W wieku 83 lat lat zmarł medalista mistrzostw kraju w boksie Władysław Kaim. W szczytu pięściarskiej kariery, którą związał z Krakowem, stał się bardzo popularny w mieście - kibice wybierając się na jego walki mówili, że idą na Kaima.

Urodzony kilka miesięcy przed wybuchem II wojny światowej, jako dziecko Władysław Kaim stracił ojca, zamęczonego podczas przemarszu z niemieckiego obozu koncentracyjnego Gross Rosen. Dorastając w bardzo trudnych warunkach w krakowskim Podgórzu, drobnej budowy chłopak musiał wywalczyć sobie szacunek wśród kolegów. Jak wspominał znajomym, bójki i utarczki zdarzały mu się niemal codziennie, a zadziorność, którą wówczas nabył, stała się znakiem rozpoznawczym jego pięściarskiego rzemiosła.

Zanim trafił do boksu, grał w piłkę nożną w krakowskiej Garbarni. Boksować zaczął jako uczeń technikum mechanicznego, bo przy 40 kg nadawał się do obsadzenia wagi muszej. Treningi pięściarskie zaczynał w AZS AWF Kraków, po czym - po zmianie szkoły - przeniósł się do Unii Oświęcim, gdzie grywał także w piłkę nożną. Pod opieką trenera Władysława Wnęka porzucił karierę futbolową i poświęcił się pięściarstwu.

W 1956 r. Władysław Kaim został zawodnikiem Wisły Kraków.

"W latach sześćdziesiątych ludzie często 'chodzili na Kaima'. Był bokserem walczącym widowiskowo, atrakcyjnie, bardzo często posyłał rywali na deski, ponad sto walk wygrał przed czasem, przy czym sam nigdy nie przegrał przez knock-out" - napisano o Władysławie Kaimie na stronie historiawisly.pl.
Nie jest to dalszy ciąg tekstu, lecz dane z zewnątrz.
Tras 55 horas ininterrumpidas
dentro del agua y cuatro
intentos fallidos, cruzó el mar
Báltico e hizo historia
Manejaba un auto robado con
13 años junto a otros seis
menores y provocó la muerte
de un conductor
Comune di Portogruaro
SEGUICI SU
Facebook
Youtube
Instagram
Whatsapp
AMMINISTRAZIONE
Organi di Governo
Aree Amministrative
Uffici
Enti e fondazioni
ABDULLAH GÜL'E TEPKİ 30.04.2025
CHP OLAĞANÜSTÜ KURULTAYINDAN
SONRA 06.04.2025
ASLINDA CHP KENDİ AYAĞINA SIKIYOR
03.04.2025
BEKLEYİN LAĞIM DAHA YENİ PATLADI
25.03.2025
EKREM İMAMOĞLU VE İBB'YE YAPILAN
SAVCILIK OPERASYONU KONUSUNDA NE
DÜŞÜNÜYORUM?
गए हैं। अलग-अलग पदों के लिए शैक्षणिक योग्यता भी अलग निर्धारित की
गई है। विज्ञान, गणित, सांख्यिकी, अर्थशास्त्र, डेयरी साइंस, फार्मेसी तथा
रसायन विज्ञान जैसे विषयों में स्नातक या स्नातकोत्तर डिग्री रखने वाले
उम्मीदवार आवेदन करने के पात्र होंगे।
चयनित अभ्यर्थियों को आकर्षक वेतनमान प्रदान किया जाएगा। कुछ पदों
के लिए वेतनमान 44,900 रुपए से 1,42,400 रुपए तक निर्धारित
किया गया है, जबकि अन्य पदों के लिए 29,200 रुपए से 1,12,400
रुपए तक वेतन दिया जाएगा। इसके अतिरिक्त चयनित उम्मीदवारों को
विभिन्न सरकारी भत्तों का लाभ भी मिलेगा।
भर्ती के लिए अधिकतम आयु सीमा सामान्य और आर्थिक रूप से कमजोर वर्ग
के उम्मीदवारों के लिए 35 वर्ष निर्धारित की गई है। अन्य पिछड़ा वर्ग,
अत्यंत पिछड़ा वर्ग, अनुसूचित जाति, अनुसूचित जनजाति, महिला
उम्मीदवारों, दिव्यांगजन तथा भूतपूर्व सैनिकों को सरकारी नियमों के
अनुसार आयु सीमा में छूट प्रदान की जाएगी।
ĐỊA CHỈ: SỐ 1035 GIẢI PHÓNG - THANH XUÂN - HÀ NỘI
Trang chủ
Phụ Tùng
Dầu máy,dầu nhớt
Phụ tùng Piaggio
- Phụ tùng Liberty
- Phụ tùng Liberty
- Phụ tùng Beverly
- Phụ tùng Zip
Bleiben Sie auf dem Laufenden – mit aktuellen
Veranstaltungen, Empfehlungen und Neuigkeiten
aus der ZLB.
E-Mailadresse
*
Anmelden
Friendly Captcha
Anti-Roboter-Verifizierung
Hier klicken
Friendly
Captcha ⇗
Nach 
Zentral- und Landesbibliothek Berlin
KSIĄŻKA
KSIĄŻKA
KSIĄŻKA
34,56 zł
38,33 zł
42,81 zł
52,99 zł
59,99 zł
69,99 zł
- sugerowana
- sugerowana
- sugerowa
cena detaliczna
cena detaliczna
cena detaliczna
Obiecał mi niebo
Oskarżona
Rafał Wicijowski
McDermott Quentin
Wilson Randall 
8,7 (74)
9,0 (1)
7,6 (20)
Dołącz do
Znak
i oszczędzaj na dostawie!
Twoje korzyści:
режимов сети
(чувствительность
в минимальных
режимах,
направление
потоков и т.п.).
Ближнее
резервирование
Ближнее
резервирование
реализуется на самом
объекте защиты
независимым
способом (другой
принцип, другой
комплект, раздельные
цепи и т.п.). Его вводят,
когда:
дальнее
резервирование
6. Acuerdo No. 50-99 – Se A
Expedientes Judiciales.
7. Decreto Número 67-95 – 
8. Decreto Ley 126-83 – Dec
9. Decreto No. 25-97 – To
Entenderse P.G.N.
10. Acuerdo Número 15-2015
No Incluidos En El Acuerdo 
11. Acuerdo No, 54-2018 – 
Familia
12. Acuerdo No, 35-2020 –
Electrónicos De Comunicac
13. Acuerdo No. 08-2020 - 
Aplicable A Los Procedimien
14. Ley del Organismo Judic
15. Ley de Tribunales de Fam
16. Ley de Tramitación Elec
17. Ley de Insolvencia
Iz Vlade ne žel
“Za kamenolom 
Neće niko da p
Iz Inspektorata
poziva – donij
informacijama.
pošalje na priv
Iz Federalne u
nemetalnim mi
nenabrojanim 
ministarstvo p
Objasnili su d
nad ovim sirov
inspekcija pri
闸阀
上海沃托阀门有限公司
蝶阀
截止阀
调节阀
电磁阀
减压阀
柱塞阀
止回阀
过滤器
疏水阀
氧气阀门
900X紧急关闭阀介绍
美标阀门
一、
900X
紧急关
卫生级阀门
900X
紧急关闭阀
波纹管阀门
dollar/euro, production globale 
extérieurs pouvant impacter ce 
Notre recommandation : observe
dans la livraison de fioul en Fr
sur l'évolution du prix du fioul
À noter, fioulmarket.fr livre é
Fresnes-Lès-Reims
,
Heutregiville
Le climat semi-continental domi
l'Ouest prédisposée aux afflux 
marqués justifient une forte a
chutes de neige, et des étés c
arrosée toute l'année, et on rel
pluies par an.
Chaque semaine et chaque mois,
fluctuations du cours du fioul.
W latach 1963-72 sportowiec reprezentował barwy Hutnika Kraków i w tej drużynie zakończył karierę zawodniczą.

Władysław Kaim trzykrotnie zdobył brązowy medal mistrzostw Polski w boksie. W drużynie trzy razy wywalczył także złote medale krajowego czempionatu. Brał udział w bokserskich mistrzostwach Europy.

W latach 1973-75 Władysław Kaim był trenerem pięściarzy Wisły Kraków.

W wiślackich czasów wywodziła się znajomość, która zakończyła się małżeństwem. Halina, 14-letnia wówczas zawodniczka sekcji gimnastycznej, wypatrzyła swojego przyszłego męża trenującego boks w sąsiedniej sali przy ul. Reymonta. Ślub para wzięła w 1964 r. Razem przez kilkadziesiąt lat prowadzili pierwszy w Nowej Hucie sklep zoologiczny, który działał do 2013 r. Tu przychodzili kibice i znajomi, aby wspominać czasy pięściarskiej potęgi Krakowa, która z biegiem lat stawała się już tylko historią.

Jak wspominali jego bliscy, będąc bokserem pamiętał, co zawodnikom radził legendarny trener Feliks Stamm: "Sztuką baranów tłuką, a nie siłą".

Pogrzeb Władysława Kaima odbędzie się w sobotę 14 stycznia o godz. 9.40 na Cmentarzu Rakowickim.